Goal: Implement WCAG 2.2, Secure Accessibility Refactoring, and Make UI Standards Scalable
The main objective was to align an existing financial web application with WCAG 2.2 in a structured way, reduce critical barriers in relevant user flows, and establish the foundation for consistent long-term UI standards.
- Accessibility refactoring based on WCAG 2.2: Analysis and improvement of existing interfaces with regard to semantic structure, keyboard accessibility, focus management, ARIA attributes, contrast, forms, and robust interaction patterns.
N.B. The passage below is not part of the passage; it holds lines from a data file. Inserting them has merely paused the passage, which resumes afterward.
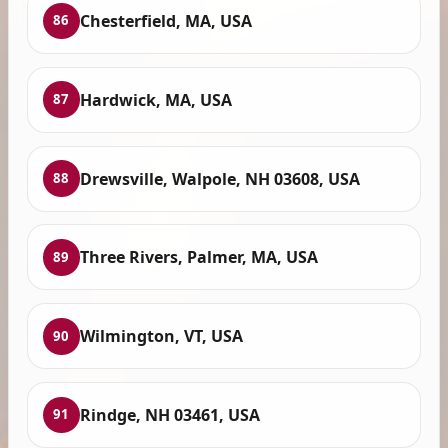
Chesterfield, MA, USA
86
Hardwick, MA, USA
87
Drewsville, Walpole, NH 03608, USA
88
Three Rivers, Palmer, MA, USA
89
Wilmington, VT, USA
90
Rindge, NH 03461, USA
91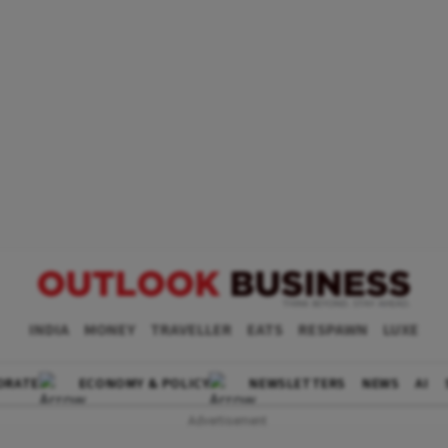
INDIA
MONEY
TRAVELLER
EATS
RESPAWN
LUXE
ORATE
ECONOMY & POLICY
NEWSLETTERS
NEWS
AI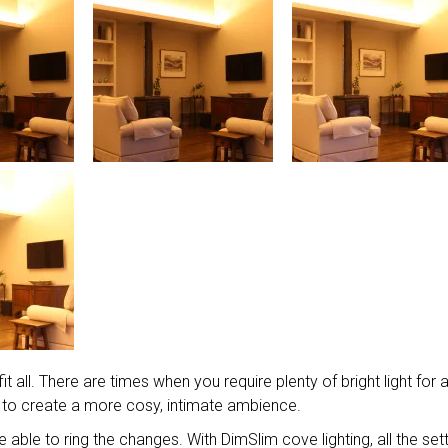
t all. There are times when you require plenty of bright light for 
 to create a more cosy, intimate ambience.
be able to ring the changes. With DimSlim cove lighting, all the set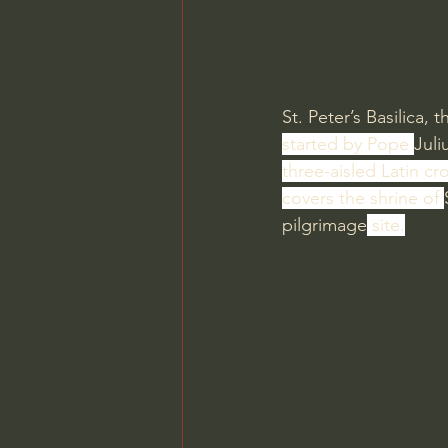
St. Peter’s Basilica, t
started by Pope 
Juliu
three-aisled Latin cro
covers the shrine of 
pilgrimage
 site.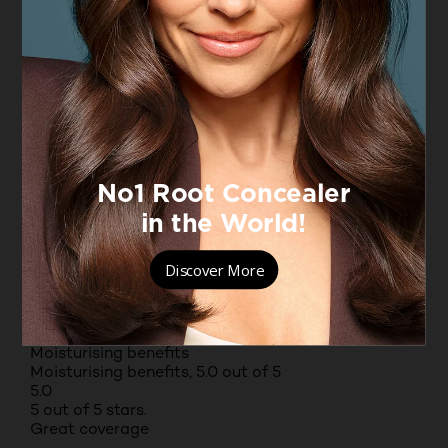
Yes, I recommend this product.
Originally posted on 25
Helpful?
(0)
(0)
REPORT
Value for money
Value for money, 5.0 out of 5
5.0
Texture
Texture, 4.0 out of 5
4.0
Fragrance
Fragrance, 5.0 out of 5
5.0
Moisturising benefits
Moisturising benefits, 5.0 out of 5
5.0
5 out of 5 stars.
Great coverage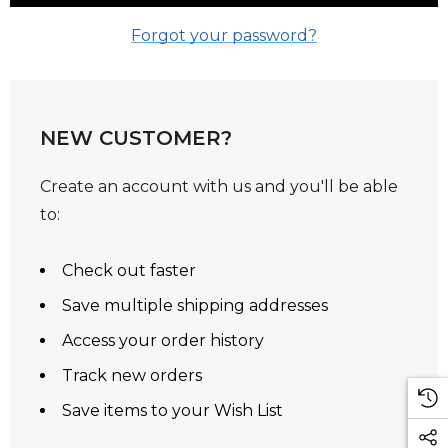
Forgot your password?
NEW CUSTOMER?
Create an account with us and you'll be able
to:
Check out faster
Save multiple shipping addresses
Access your order history
Track new orders
Save items to your Wish List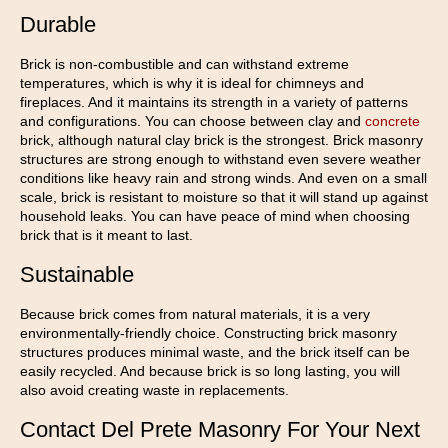
Durable
Brick is non-combustible and can withstand extreme
temperatures, which is why it is ideal for chimneys and
fireplaces. And it maintains its strength in a variety of patterns
and configurations. You can choose between clay and
concrete
brick, although natural clay brick is the strongest. Brick masonry
structures are strong enough to withstand even severe weather
conditions like heavy rain and strong winds. And even on a small
scale, brick is resistant to moisture so that it will stand up against
household leaks. You can have peace of mind when choosing
brick that is it meant to last.
Sustainable
Because brick comes from natural materials, it is a very
environmentally-friendly choice. Constructing brick masonry
structures produces minimal waste, and the brick itself can be
easily recycled. And because brick is so long lasting, you will
also avoid creating waste in replacements.
Contact Del Prete Masonry For Your Next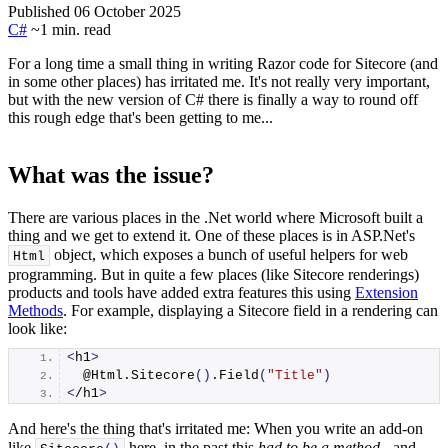
Published 06 October 2025
C#
~1 min. read
For a long time a small thing in writing Razor code for Sitecore (and
in some other places) has irritated me. It's not really very important,
but with the new version of C# there is finally a way to round off
this rough edge that's been getting to me...
What was the issue?
There are various places in the .Net world where Microsoft built a
thing and we get to extend it. One of these places is in ASP.Net's
object, which exposes a bunch of useful helpers for web
Html
programming. But in quite a few places (like Sitecore renderings)
products and tools have added extra features this using
Extension
Methods
. For example, displaying a Sitecore field in a rendering can
look like:
<
h1
>
  @Html.
Sitecore
()
.
Field
(
"Title"
)
<
/h1
>
And here's the thing that's irritated me: When you write an add-on
like
here, in the past this
had to be a method
- and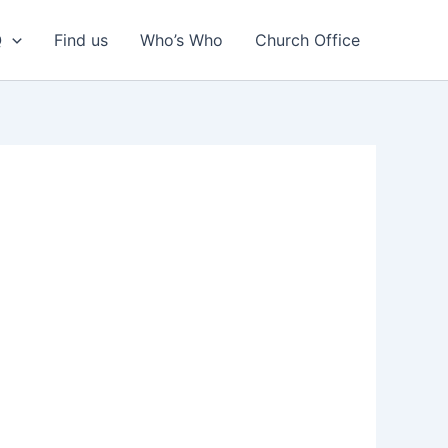
Q
Find us
Who’s Who
Church Office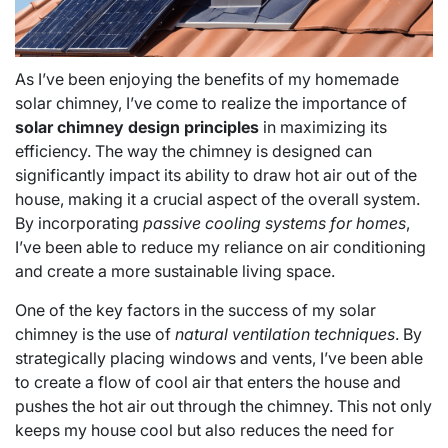
As I’ve been enjoying the benefits of my homemade
solar chimney, I’ve come to realize the importance of
solar chimney design principles
in maximizing its
efficiency. The way the chimney is designed can
significantly impact its ability to draw hot air out of the
house, making it a crucial aspect of the overall system.
By incorporating
passive cooling systems for homes
,
I’ve been able to reduce my reliance on air conditioning
and create a more sustainable living space.
One of the key factors in the success of my solar
chimney is the use of
natural ventilation techniques
. By
strategically placing windows and vents, I’ve been able
to create a flow of cool air that enters the house and
pushes the hot air out through the chimney. This not only
keeps my house cool but also reduces the need for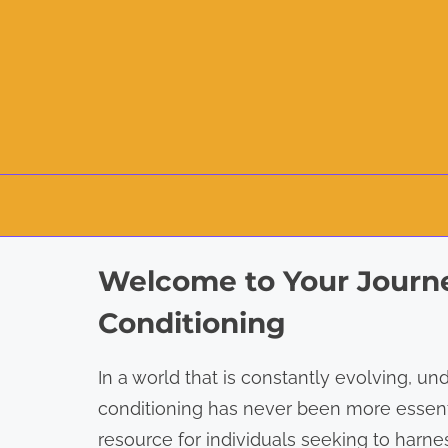
S
Welcome to Your Journe
k
i
Conditioning
p
t
In a world that is constantly evolving, un
o
conditioning has never been more essent
c
resource for individuals seeking to har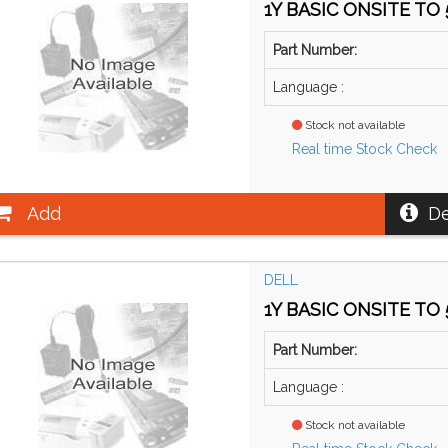
1Y BASIC ONSITE TO 5
Part Number:
Language :
Stock not available
Real time Stock Check
Add
De
DELL
1Y BASIC ONSITE TO 5
Part Number:
Language :
Stock not available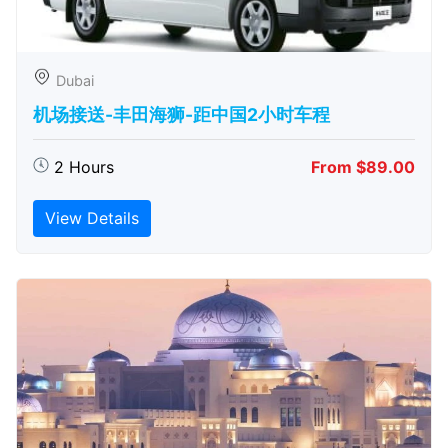
Dubai
机场接送-丰田海狮-距中国2小时车程
2 Hours
From $89.00
View Details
- Prioritization under regulatory time pressure: A focused implementation of the measures with the greatest impact on user experience, technical stability, and risk reduction.
- Refactoring of existing UI structures: Cleanup of historically grown frontend patterns in an existing application with a mixed technology stack including React, TypeScript, jQuery, and SASS/SCSS.
- Development of an internal React component library: Since the project moved faster than expected, the next step was to design and implement a new internal component library. The goal was not just to improve accessibility on individual screens, but to anchor it permanently in the UI standards used across the application.
- Storybook as a documentation and development foundation: Documentation of accessible React components, states, and variants to support faster development, clearer alignment, and a scalable Storybook design system within the team.
- Quality assurance with unit and end-to-end tests: Validation of core components and user flows with Jest and Playwright to ensure that accessibility improvements, focus behavior, and interactive UI patterns remain stable and reproducible.
- Team coaching and support: Support for frontend colleagues through code reviews, pair programming, and best-practice workshops so that the new standards could be sustainably integrated into daily development.
Why Choose prokodo for Accessibility Refactoring and Component Libraries
For many years, we have supported companies in modernizing existing frontends, improving usability, and making them easier to maintain over the long term. In accessibility projects within established product landscapes, we combine pragmatic refactoring with reusable React components, clearly documented UI standards, and a delivery approach that brings together accessibility, architecture, and day-to-day developer realities. Learn more on our page about the React Agency.
Our core strengths:
- Accessibility Refactoring: Structured modernization of existing web applications based on current accessibility standards
- React & TypeScript Frontends: Clean, modular, and reusable UI architectures
- Component Libraries & Design Systems: Internal UI kits with Storybook as the foundation for consistency and scalability
- Testing & Quality Assurance: Robust components and user flows supported by unit and end-to-end testing
- Coaching & Enablement: Knowledge transfer embedded directly into daily project work through reviews, workshops, and pair programming
- Modernization in Existing Systems: Pragmatic evolution of established systems instead of unnecessary rebuilds
Our ambition is to create accessible and technically resilient frontends that genuinely help teams move forward in everyday work.